Texto do exercício:
=-=-=
RESUMO: Diante da atual realidade social do país, resolveu-se fazer o presente estudo sobre o tema "presunção de violência sexual infantil", cujos objetivos foram demonstrar a necessidade de redução do limite etário previsto no art. 224, "a", do CP, e confirmar a relatividade da presunção de violência sexual prevista no referido artigo. Chegou-se à conclusão de que é necessária a interpretação do dispositivo legal de acordo com o ordenamento infraconstitucional vigente e com a sociedade em que está inserido, o que leva à aplicação da violência ficta somente quando se tratar de menores de doze anos e, ainda sim, a presunção será relativa, tendo em vista a possibilidade de ocorrência de erro de tipo quanto à idade da vítima..

Palavras-chave: Penal. Constitucional. Crimes sexuais. Presunção de violência. Menor.
=-=-=
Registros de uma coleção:
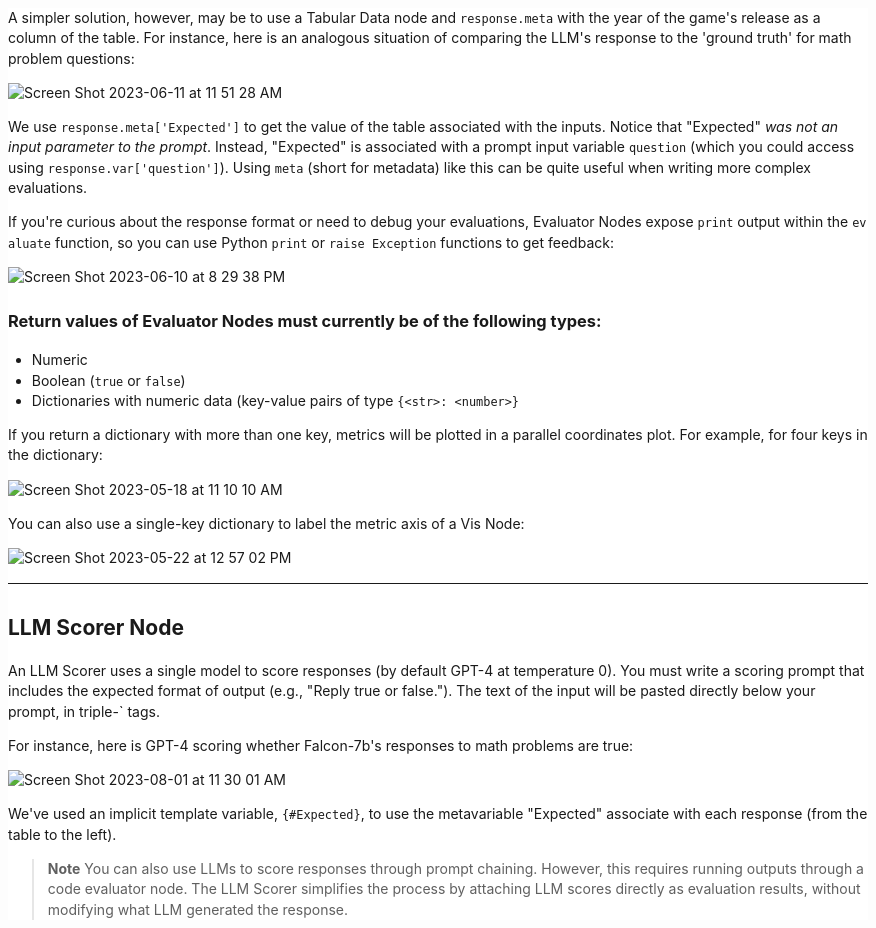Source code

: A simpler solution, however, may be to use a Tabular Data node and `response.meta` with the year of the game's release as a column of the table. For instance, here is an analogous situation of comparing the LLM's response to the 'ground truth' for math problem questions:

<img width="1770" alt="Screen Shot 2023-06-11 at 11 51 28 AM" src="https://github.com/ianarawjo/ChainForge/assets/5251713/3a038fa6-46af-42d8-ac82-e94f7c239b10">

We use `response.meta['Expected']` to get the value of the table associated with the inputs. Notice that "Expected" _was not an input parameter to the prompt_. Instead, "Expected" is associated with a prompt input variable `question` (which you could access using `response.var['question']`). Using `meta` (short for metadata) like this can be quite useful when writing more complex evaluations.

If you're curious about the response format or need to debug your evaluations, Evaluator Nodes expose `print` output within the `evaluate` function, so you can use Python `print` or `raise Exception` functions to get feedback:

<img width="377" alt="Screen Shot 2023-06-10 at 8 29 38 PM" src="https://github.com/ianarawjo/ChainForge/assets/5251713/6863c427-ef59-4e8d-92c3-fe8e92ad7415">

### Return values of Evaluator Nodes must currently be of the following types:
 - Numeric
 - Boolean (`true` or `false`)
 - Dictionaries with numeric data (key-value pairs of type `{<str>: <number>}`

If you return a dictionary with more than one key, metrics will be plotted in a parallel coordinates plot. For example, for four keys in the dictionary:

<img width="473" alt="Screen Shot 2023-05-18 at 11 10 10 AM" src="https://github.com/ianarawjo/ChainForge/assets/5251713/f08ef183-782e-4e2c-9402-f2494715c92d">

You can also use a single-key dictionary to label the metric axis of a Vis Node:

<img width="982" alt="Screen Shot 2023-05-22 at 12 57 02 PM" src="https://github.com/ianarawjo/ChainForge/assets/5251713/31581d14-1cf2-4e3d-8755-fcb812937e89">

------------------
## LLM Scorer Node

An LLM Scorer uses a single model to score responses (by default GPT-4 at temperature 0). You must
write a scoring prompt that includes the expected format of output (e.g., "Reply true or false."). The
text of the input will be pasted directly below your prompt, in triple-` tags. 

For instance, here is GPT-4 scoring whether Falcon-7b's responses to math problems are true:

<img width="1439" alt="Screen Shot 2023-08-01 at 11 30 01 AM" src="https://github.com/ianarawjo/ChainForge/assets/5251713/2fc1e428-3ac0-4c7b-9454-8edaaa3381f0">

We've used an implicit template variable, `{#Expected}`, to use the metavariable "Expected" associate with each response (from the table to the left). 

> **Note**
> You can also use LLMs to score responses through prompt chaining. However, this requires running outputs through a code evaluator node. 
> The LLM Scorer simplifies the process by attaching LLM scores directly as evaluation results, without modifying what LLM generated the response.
=-=-=
Conjunto de tarefas:
• a. No resumo sobre presunção de violência sexual infantil, qual dispositivo legal tem o limite etário cuja redução o estudo pretende demonstrar ser necessária?
• b. Escreva a continuação do resumo sobre presunção de violência sexual infantil a partir do ponto em que ele termina.

Respostas das tarefas:
• a. O art. 224, "a", do CP.

• b.
SUMÁRIO: 1. INTRODUÇÃO; 2. ANÁLISE HISTÓRICA DO TEMA; 3. ASPECTOS POLÊMICOS; 3.1. A PRESUNÇÃO DE VIOLÊNCIA PREVISTA NO ART. 224, "A", CP, FACE À PRESUNÇÃO DE INOCÊNCIA PREVISTA NO ART. 5º, LVII, CF/88; 3.2. CRIMES SEXUAIS PRATICADOS MEDIANTE VIOLÊNCIA FICTA E A LEI DE CRIMES HEDIONDOS; 3.2.1. A aplicação do art. 9º, da lei 8.072/90; 4. A INCOMPATIBILIDADE ENTRE O DISPOSTO NO ECA E NO ART. 224, "a", CP; 5. A PRESUNÇÃO DE VIOLÊNCIA SEXUAL INFANTIL NA LEGISLAÇÃO, DOUTRINA E JURISPRUDÊNCIA BRASILEIRA; 5.1. A DISCIPLINA PREVISTA NO CÓDIGO PENAL MILITAR; 5.2. A POSIÇÃO DOUTRINÁRIA ACERCA DO TEMA; 5.3. O HISTÓRICO VOTO DO MINISTRO MARCO AURÉLIO; 5.4. É PRESUNÇÃO ABSOLUTA OU RELATIVA? POSIÇÃO DOS TRIBUNAIS; 6. CONSIDERAÇÕES FINAIS; REFERÊNCIAS.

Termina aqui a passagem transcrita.